Do college students and high-schoolers share the same stressors?
Yes – often these stressors are similar – the pressure to get high grades, to do multiple extra-curricular activities, to be a good friend/roommate, to look good and appear to “do it all”. Some high school kids think that once they get into college, they can “have a life” – that the pressure will go down and that they can sleep, have more time for fun and relaxation, and take the courses they really want to take (instead of feeling like they need to take as many honors or Advanced Placement courses as possible to get into undergraduate institutions), but these students soon find that college life can be as stressful as high school. Now they are attempting to get the grades to get into grad school or are attempting to keep up with all the other high achievers at their college. Some begin to wonder when this kind of pressured life will ever end… The good news is that high school and college students CAN do something about this pressure (see next answer.)
What are some immediate tips you can give to students to help them de-stress and be happier starting TODAY?
Students need to stop and reflect on the life they are leading. There are some basic needs that must be fulfilled: students need to take care of themselves. They need to get more sleep, find more time to exercise and eat right, and have some downtime each day. We have an acronym of PDF which stands for playtime, downtime, and family time, and the research shows that students of all ages need to schedule more PDF in their lives each day. This is hard to do when you are a busy student, so that means you will need to make some difficult choices. How many classes will you take at one time? How many activities will you sign up for? Most universities (for undergrad and grad) aren’t looking for the person who took the most courses and stayed up the latest and participated in the most activities. Most schools are looking for some kind of intellectual rigor and some kind of steady progress in an activity that you love. Slow down, delve more deeply into the subjects and activities that you love while understanding that you CANNOT do it all, and still be healthy and happy.
Make some key choices to regain balance in your life and prioritize the things that really matter in the long run – health, family, friends, intellectual stimulation, hobbies. You’ll find the right-fit school for you if you focus on the right things now.
Do you see any changes in how kids are “doing school” today? Has this trend increased, decreased, or stayed the same since writing your book?
Unfortunately the cheating and the health issues have escalated over the past few years. The good news is that many Challenge Success member schools have made excellent progress in changing the hyper frenetic culture of achievement at all costs. Schools are changing their schedules to allow more time for deep and relevant learning, they are changing their homework policies and assessments to allow students to be healthier and more engaged in what they study. And students and parents are learning to define success on their own terms to allow for more time for creative pursuits and mental and physical well-being.
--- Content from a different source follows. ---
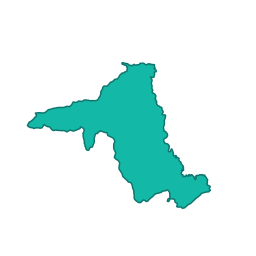 the district of Esparza, Puntarenas, Costa Rica, rotated 287°
{"feature_id": "36466004B94446731774240", "entity_name": "Esparza", "entity_type": "district", "adm_level": 2, "iso_a3": "CRI", "parent_name": "Costa Rica", "parent_adm1": "Puntarenas", "projection": "orthographic", "projection_center": [-84.661, 9.995], "detail": "fine", "context": "isolated", "style": "filled", "palette": "teal", "viewbox_px": 256, "rotation_deg": 287, "n_neighbors": 0, "source": "geoboundaries", "source_scale": "gbopen_adm2", "svg_char_len": 5853}
<svg xmlns="http://www.w3.org/2000/svg" viewBox="0 0 256 256"><g transform="rotate(287 128 128)"><path d="M113.9,185.7L114.2,184.0L113.5,182.5L113.5,182.1L113.9,182.1L115.1,182.7L115.6,182.1L115.5,181.3L115.0,180.8L114.8,180.2L114.9,179.4L115.7,179.1L116.9,179.0L120.0,176.7L120.6,176.1L120.6,175.7L120.4,175.5L118.0,175.4L117.7,175.1L117.4,174.6L117.4,173.9L117.6,173.4L120.6,173.2L122.3,172.9L123.2,172.4L123.9,171.4L124.3,170.6L124.2,167.7L126.0,166.0L126.9,165.6L127.6,165.6L128.2,165.8L130.1,167.5L131.6,168.0L132.9,167.9L133.9,167.3L134.8,166.2L135.7,164.7L135.5,163.5L135.6,163.3L137.2,162.7L138.7,161.7L142.1,161.7L144.0,161.2L145.2,160.6L148.8,160.6L151.1,160.2L151.3,159.9L151.3,159.4L150.8,157.9L150.8,157.0L151.1,156.6L151.7,156.5L153.1,157.0L153.5,157.0L153.9,156.8L154.9,155.7L155.7,155.2L156.0,154.8L157.3,154.4L157.5,153.9L157.5,152.7L158.0,151.6L158.1,150.1L159.0,148.7L160.5,147.6L161.0,147.9L161.7,147.6L162.9,146.6L163.1,145.9L163.7,145.6L164.3,145.4L164.5,145.6L166.5,145.3L167.2,145.0L168.2,143.8L168.8,141.5L169.2,140.8L169.6,140.5L171.3,140.6L171.7,140.4L172.9,139.1L175.2,138.8L176.4,137.9L177.8,137.2L180.5,137.1L181.3,136.7L181.6,136.2L182.1,135.6L183.4,134.9L183.4,136.5L183.6,137.0L184.0,137.2L184.3,137.9L187.2,137.7L188.8,136.9L189.2,136.9L189.9,138.3L190.9,138.3L191.6,137.8L192.0,136.6L192.4,135.8L193.3,136.4L194.2,135.4L196.0,134.9L196.2,134.7L196.2,133.9L195.8,133.3L195.8,132.1L195.2,130.7L195.8,130.3L195.4,129.5L195.2,128.4L195.0,128.2L194.2,127.7L193.7,127.0L193.7,126.3L194.4,124.5L194.4,123.4L193.7,121.7L193.7,121.4L193.4,120.7L192.0,120.2L191.5,119.5L191.3,118.7L190.3,116.9L190.3,116.4L190.6,115.6L190.5,115.1L190.1,114.6L189.2,114.1L188.6,113.4L188.8,112.1L188.4,111.2L188.4,110.7L189.3,109.1L189.3,108.2L189.0,106.4L188.9,103.6L188.4,103.3L187.8,103.4L187.5,103.6L187.3,104.5L187.2,107.5L186.8,108.7L185.8,109.1L185.5,109.9L183.4,110.0L182.9,110.4L182.4,110.4L181.8,110.0L180.7,108.7L179.4,107.6L178.7,106.2L177.7,105.7L176.8,105.0L172.1,103.8L171.6,103.2L171.4,102.5L170.7,101.2L168.3,99.9L167.3,98.9L166.4,97.7L164.6,97.2L162.2,95.9L161.7,95.1L161.2,93.1L160.7,92.5L159.8,92.1L157.7,92.1L155.1,91.5L154.2,91.5L153.7,91.7L153.5,92.0L151.5,91.9L150.4,92.1L149.1,91.5L147.1,91.2L145.7,90.5L145.3,90.0L144.6,88.8L144.1,87.4L143.8,85.8L143.1,84.5L142.9,82.0L142.6,81.0L142.5,79.4L142.2,78.7L141.7,77.6L140.5,76.9L140.0,76.4L139.4,72.9L138.4,72.2L137.7,71.4L137.0,70.0L136.9,68.0L134.1,67.4L131.5,66.1L130.9,63.4L130.6,62.7L129.7,61.8L129.6,61.4L129.2,61.2L128.9,60.6L128.8,59.9L128.3,59.1L127.6,56.1L127.3,55.8L126.7,54.2L125.9,53.0L125.0,50.9L124.1,49.8L122.4,46.8L121.4,45.9L120.3,45.4L119.3,44.8L117.8,43.0L117.3,41.7L116.6,38.3L116.3,38.0L116.2,37.4L115.2,35.2L114.4,35.6L113.9,36.4L113.3,36.8L112.1,36.8L110.9,35.7L109.5,35.3L106.7,33.7L104.4,31.7L101.1,31.1L100.4,32.0L100.0,33.5L99.9,34.9L100.3,36.5L100.3,37.0L100.0,38.0L101.2,39.9L102.0,42.5L102.1,43.9L103.0,45.7L106.7,46.8L105.9,49.6L105.8,51.3L106.2,52.3L106.2,52.7L104.7,54.7L103.8,56.7L103.8,57.4L104.0,57.9L104.9,59.5L105.1,60.3L105.3,62.2L105.9,64.1L106.0,65.1L106.8,67.4L106.8,68.5L106.4,70.5L106.7,71.0L108.9,72.9L109.1,74.6L109.1,76.7L109.2,77.0L110.1,78.1L110.5,78.8L111.5,79.8L113.1,81.9L113.6,82.3L115.1,82.2L115.1,84.0L114.5,85.6L113.0,86.8L111.4,86.9L110.2,86.6L109.4,86.6L108.8,87.1L107.3,87.4L105.3,88.4L102.5,90.3L101.0,90.4L99.3,91.9L98.0,92.2L97.2,93.3L95.9,93.9L95.2,94.5L94.9,95.2L95.0,96.3L95.3,96.8L95.9,97.1L97.8,97.3L98.5,97.5L99.2,99.2L100.3,99.6L102.4,99.6L103.9,99.9L104.7,99.9L106.0,99.6L107.7,98.8L109.2,98.7L111.9,98.6L112.7,98.8L113.3,99.1L113.8,99.9L113.9,100.5L115.8,100.9L116.1,101.3L116.4,102.2L117.3,102.5L117.0,105.8L117.0,107.9L117.4,108.9L117.4,109.4L115.7,110.3L114.9,111.0L114.2,116.2L113.1,118.0L112.0,118.9L111.0,119.3L109.7,119.3L108.6,119.1L105.1,120.0L103.9,120.6L102.5,121.7L101.7,122.8L100.6,123.4L99.4,123.6L95.9,123.5L94.7,125.5L94.2,127.7L93.9,128.3L92.7,129.9L92.0,130.3L87.7,130.9L86.1,131.5L82.6,135.7L80.4,137.0L79.9,137.6L77.5,142.6L76.7,143.7L76.5,144.2L76.5,147.1L74.0,149.0L71.7,150.2L69.9,151.8L67.6,152.6L65.1,153.8L62.8,154.4L62.2,154.7L61.2,156.1L60.2,158.4L59.8,160.3L60.4,161.2L60.4,161.9L63.3,163.4L63.6,163.9L63.7,164.9L63.1,166.9L63.2,167.4L63.7,168.1L67.6,170.1L69.4,171.5L71.5,172.5L73.1,173.6L76.1,178.5L77.7,179.6L78.2,180.5L78.9,182.1L80.3,183.9L79.7,185.3L78.5,186.6L75.7,187.8L73.7,188.3L72.7,188.0L71.7,187.0L69.6,187.0L69.4,187.4L69.4,187.9L69.7,188.4L70.5,188.7L72.8,189.1L72.8,189.6L73.3,191.8L73.3,193.0L73.0,193.6L71.7,194.2L70.9,194.8L70.4,196.0L70.4,196.6L70.1,197.1L69.1,197.5L67.1,197.6L67.0,199.0L68.0,201.9L67.9,202.6L67.4,202.9L67.2,203.2L67.4,204.1L68.2,205.4L68.6,205.7L72.2,207.9L73.1,208.7L73.3,209.2L74.6,210.2L80.9,213.8L83.7,215.8L85.1,216.7L87.0,217.5L88.3,219.3L89.9,222.0L90.6,223.9L91.6,224.3L91.9,224.7L92.5,224.9L93.7,223.5L94.8,223.6L95.7,223.8L96.0,223.7L96.5,222.6L96.6,220.9L96.9,220.5L97.6,220.0L99.1,219.9L99.5,219.5L100.2,219.3L101.4,219.4L101.8,219.2L104.3,216.2L104.3,215.6L105.3,215.2L105.3,214.8L104.5,213.8L105.1,213.1L105.0,212.3L104.5,211.7L104.4,210.4L103.4,209.7L103.3,209.0L102.6,207.8L102.6,207.2L102.1,207.1L101.8,208.0L101.7,207.2L101.4,206.9L101.2,206.9L100.1,207.8L99.6,208.0L99.1,207.9L98.5,207.3L98.6,206.9L98.9,206.5L100.3,205.7L100.6,205.3L101.2,204.3L101.3,203.5L101.8,203.1L102.0,202.4L101.5,201.8L100.5,201.4L101.3,200.4L101.2,200.0L100.9,199.8L99.5,199.7L99.5,199.2L100.0,198.1L100.0,197.5L99.9,197.4L98.3,197.4L98.2,197.3L98.1,197.0L98.3,196.6L98.4,195.9L97.7,195.0L99.3,194.1L99.3,193.0L100.0,192.1L101.2,192.1L102.7,192.5L103.0,191.7L104.2,191.9L104.2,192.4L103.6,193.0L103.7,193.4L104.1,193.4L104.6,192.9L106.1,192.8L106.6,192.0L107.3,192.1L107.7,191.9L109.0,189.8L110.5,188.7L110.9,188.3L111.1,187.9L111.1,187.4L111.4,186.8L112.8,185.7L113.9,185.7Z" fill="#14b8a6" stroke="#0f766e" stroke-width="1.5"/></g></svg>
Finally, what do you think it would take for the conditions that foster “doing school” to alter significantly?
We work with one school at a time, one family at a time and simultaneously we publish research and white papers and offer online courses to spread the word more widely. We are aiming for a culture shift here — a way of thinking about kids and health and learning that gets to the root of real success – self-management, creativity, adaptability, critical thinking and real motivation for life-long learning. Some simple changes in kids’ schedules (earlier bedtimes, more playtime, fewer scheduled activities) and some simple changes in how teachers teach and how schools are structured (later start times, block schedules, project based learning) for instance, can make a huge difference for our children.
Many thanks to Denise Pope for taking the time out to answer these questions!